TASK INSTRUCTIONS: In the entries below, find the line with "font-size:13px; color:#8d9499;" and the line with "width:100%; margin:0 7px;". Reproduce those two lines and every line between them exactly, and nothing more.

-*-

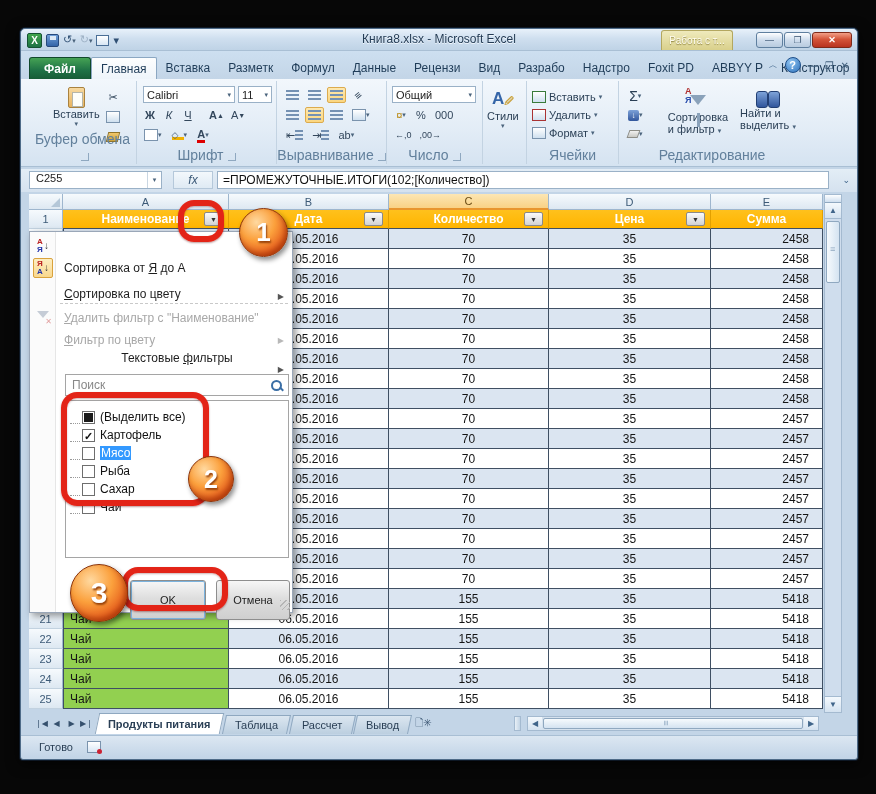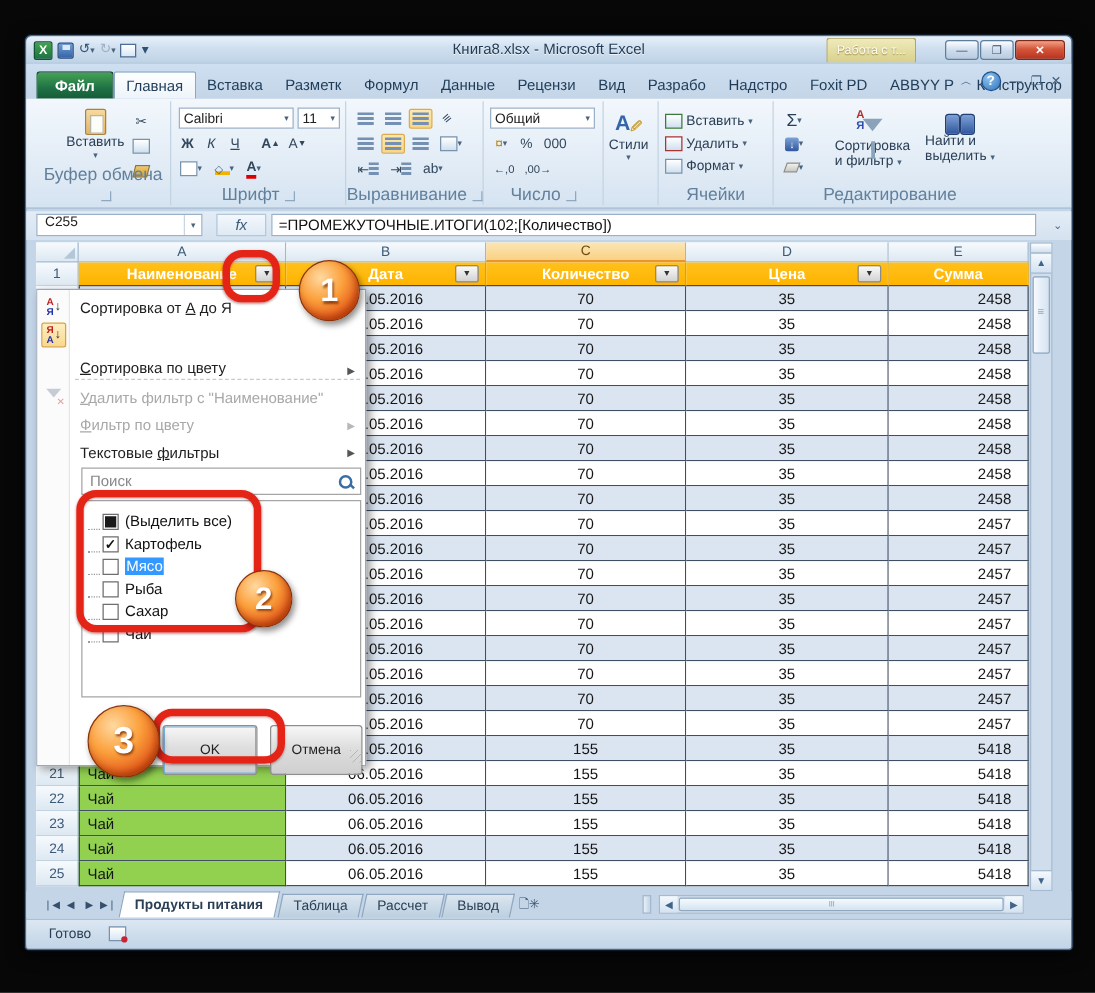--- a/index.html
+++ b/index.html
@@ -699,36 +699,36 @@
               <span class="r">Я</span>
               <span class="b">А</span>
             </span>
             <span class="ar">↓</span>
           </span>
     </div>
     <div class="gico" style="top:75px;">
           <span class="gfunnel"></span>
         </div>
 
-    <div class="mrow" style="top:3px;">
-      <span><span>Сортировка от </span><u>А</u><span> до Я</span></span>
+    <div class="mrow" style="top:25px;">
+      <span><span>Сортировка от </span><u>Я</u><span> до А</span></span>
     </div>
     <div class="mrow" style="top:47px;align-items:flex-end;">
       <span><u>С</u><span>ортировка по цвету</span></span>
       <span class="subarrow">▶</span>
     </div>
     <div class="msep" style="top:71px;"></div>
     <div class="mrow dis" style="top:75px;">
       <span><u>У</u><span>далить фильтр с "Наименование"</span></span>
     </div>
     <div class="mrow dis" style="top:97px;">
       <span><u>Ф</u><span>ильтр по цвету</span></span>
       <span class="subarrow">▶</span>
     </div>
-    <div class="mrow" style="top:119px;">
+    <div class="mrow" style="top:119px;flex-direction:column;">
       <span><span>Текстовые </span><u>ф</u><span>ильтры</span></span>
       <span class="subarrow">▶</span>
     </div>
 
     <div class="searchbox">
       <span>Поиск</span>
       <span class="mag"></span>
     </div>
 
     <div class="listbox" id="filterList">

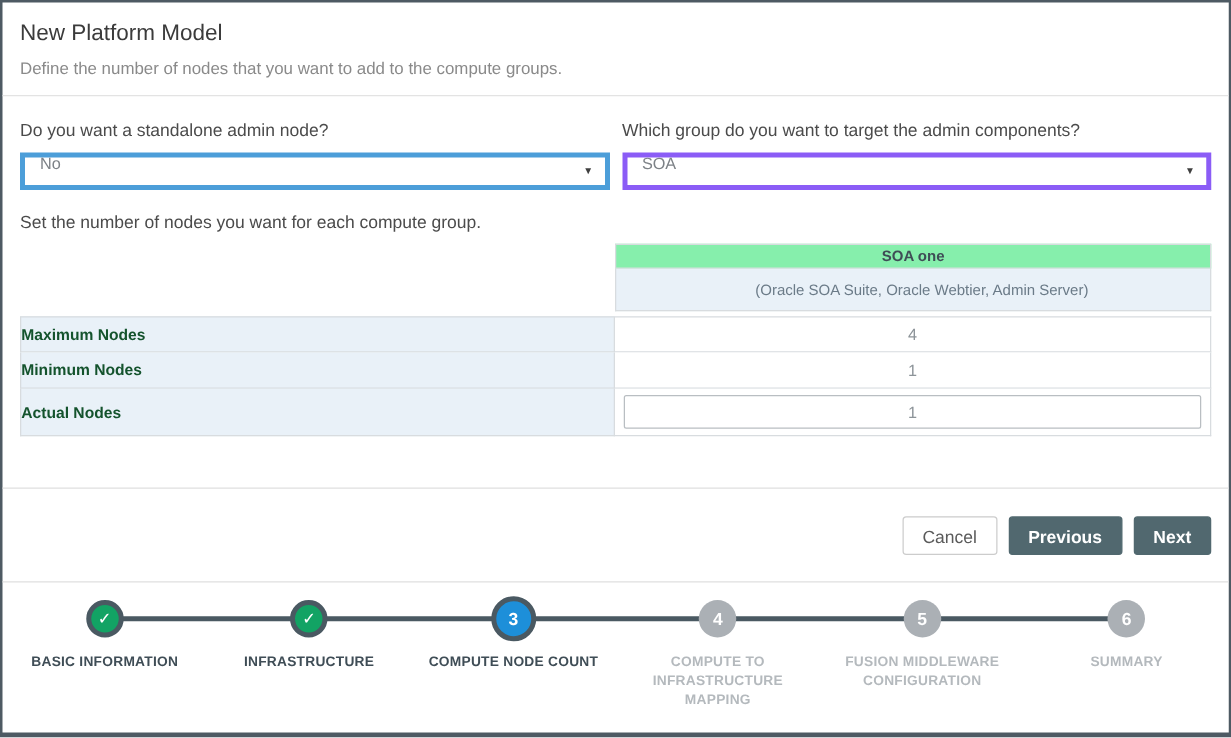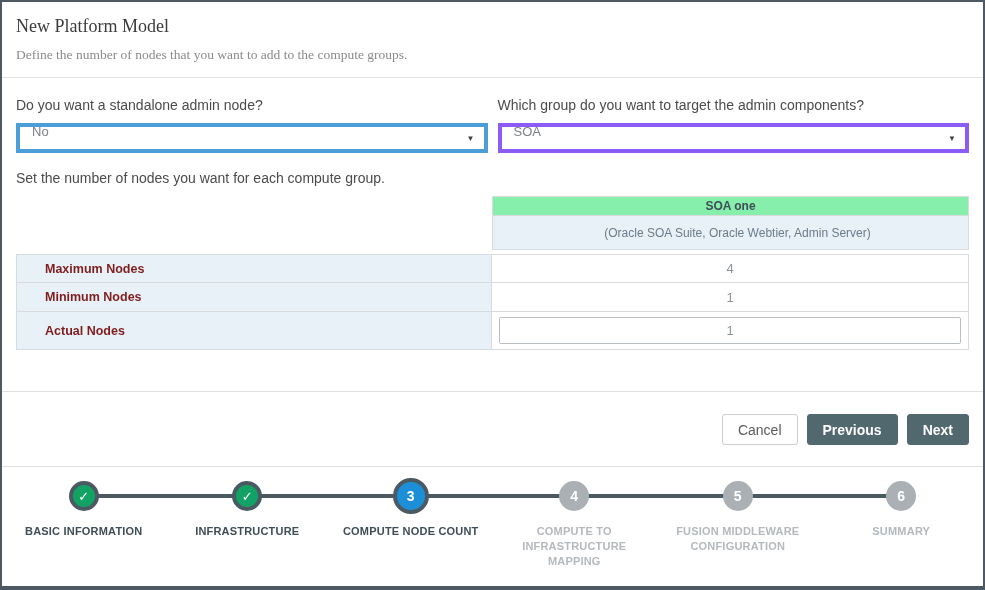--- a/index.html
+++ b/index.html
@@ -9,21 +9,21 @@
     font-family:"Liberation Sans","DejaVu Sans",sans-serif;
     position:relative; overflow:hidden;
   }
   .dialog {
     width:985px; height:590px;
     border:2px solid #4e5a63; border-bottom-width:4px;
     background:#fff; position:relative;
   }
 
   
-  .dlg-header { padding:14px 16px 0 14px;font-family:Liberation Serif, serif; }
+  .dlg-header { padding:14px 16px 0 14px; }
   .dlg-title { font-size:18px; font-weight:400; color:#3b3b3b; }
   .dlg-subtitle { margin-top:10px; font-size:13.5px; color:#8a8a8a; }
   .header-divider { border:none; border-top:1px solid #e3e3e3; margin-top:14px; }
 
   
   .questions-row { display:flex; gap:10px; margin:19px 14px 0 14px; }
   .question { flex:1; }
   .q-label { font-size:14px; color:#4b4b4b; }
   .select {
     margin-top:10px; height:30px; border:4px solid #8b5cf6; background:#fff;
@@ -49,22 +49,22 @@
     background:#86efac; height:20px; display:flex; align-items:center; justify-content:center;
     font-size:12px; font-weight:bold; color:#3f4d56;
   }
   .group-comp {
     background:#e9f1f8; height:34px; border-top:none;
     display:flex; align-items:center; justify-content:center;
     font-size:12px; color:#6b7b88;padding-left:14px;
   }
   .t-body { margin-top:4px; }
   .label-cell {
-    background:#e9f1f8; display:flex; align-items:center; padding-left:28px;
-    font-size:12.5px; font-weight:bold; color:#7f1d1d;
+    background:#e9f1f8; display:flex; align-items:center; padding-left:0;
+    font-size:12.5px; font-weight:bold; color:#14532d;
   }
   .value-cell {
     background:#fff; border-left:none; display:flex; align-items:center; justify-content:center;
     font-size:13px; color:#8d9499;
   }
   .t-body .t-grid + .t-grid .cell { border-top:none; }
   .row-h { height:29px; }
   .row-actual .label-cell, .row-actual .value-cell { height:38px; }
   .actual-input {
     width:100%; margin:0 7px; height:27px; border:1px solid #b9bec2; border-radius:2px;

-*-

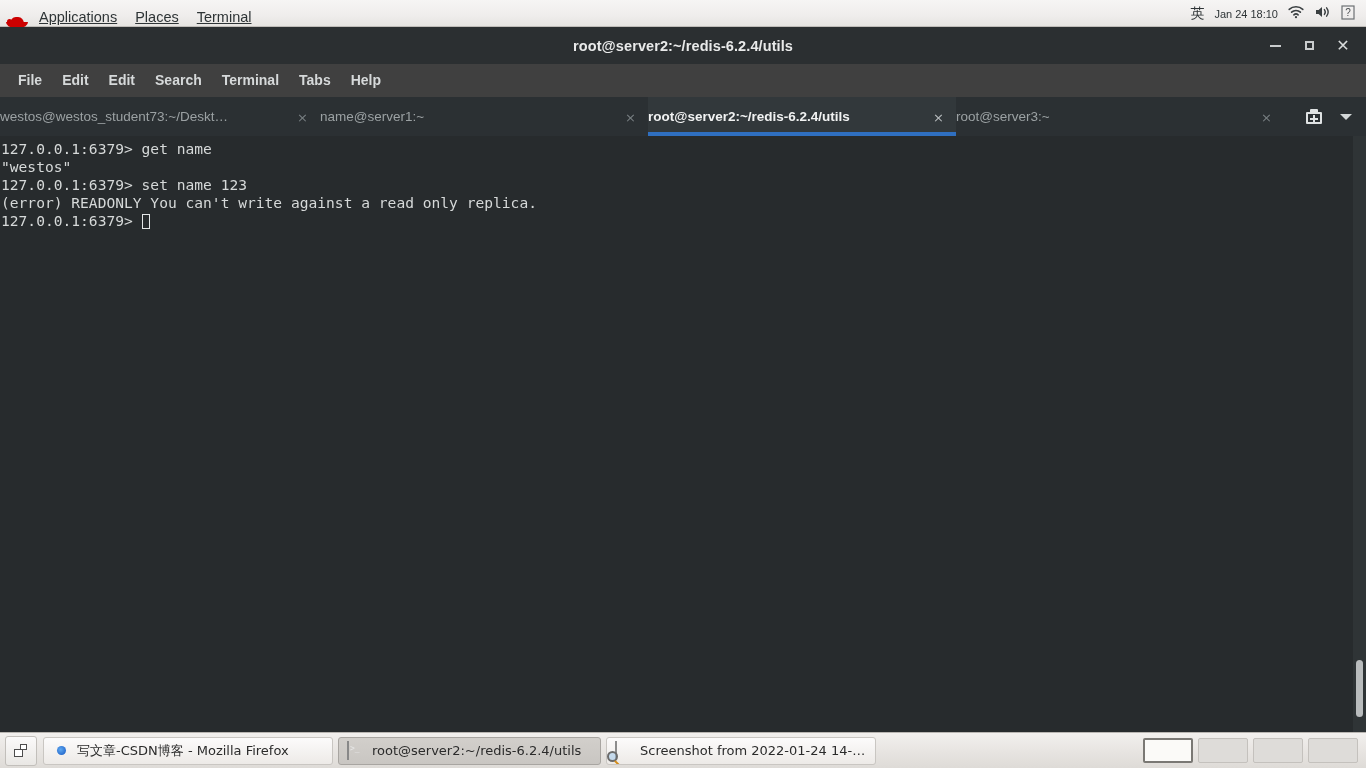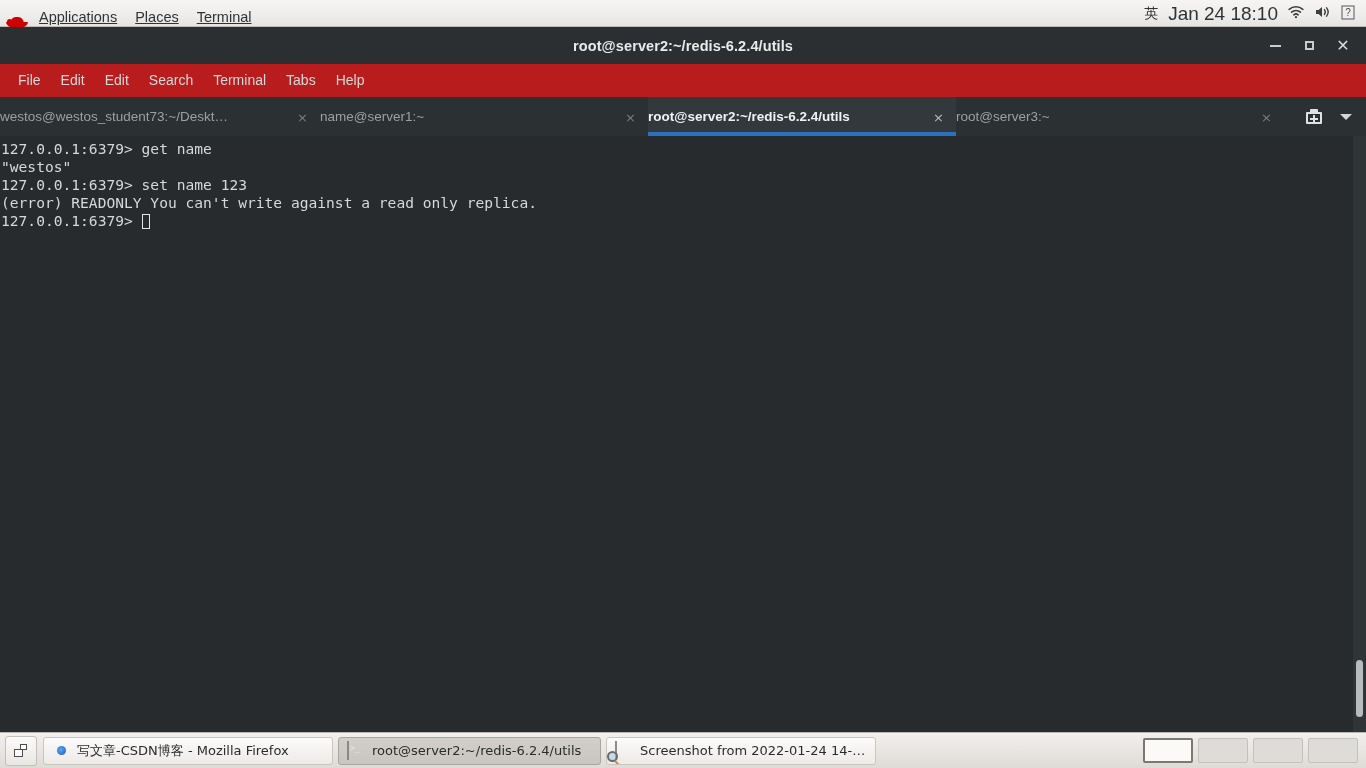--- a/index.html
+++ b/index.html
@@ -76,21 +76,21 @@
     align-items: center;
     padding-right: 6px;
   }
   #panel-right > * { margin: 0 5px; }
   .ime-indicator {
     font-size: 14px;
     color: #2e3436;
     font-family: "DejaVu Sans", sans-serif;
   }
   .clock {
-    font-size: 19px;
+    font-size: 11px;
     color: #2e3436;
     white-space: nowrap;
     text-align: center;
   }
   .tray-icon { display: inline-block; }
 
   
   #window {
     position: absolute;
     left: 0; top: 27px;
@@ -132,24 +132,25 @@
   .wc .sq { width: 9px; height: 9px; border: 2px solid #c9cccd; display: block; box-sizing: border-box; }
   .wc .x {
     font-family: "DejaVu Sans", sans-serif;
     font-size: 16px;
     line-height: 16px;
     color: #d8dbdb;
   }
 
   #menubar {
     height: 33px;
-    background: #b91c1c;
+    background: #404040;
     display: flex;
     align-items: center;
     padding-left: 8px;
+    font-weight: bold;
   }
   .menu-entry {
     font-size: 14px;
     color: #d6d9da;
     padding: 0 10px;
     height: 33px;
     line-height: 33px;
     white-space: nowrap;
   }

-*-

THE COMPLETED TASK:
     font-size:13px; color:#8d9499;
   }
   .t-body .t-grid + .t-grid .cell { border-top:none; }
   .row-h { height:29px; }
   .row-actual .label-cell, .row-actual .value-cell { height:38px; }
   .actual-input {
     width:100%; margin:0 7px; height:27px; border:1px solid #b9bec2; border-radius:2px;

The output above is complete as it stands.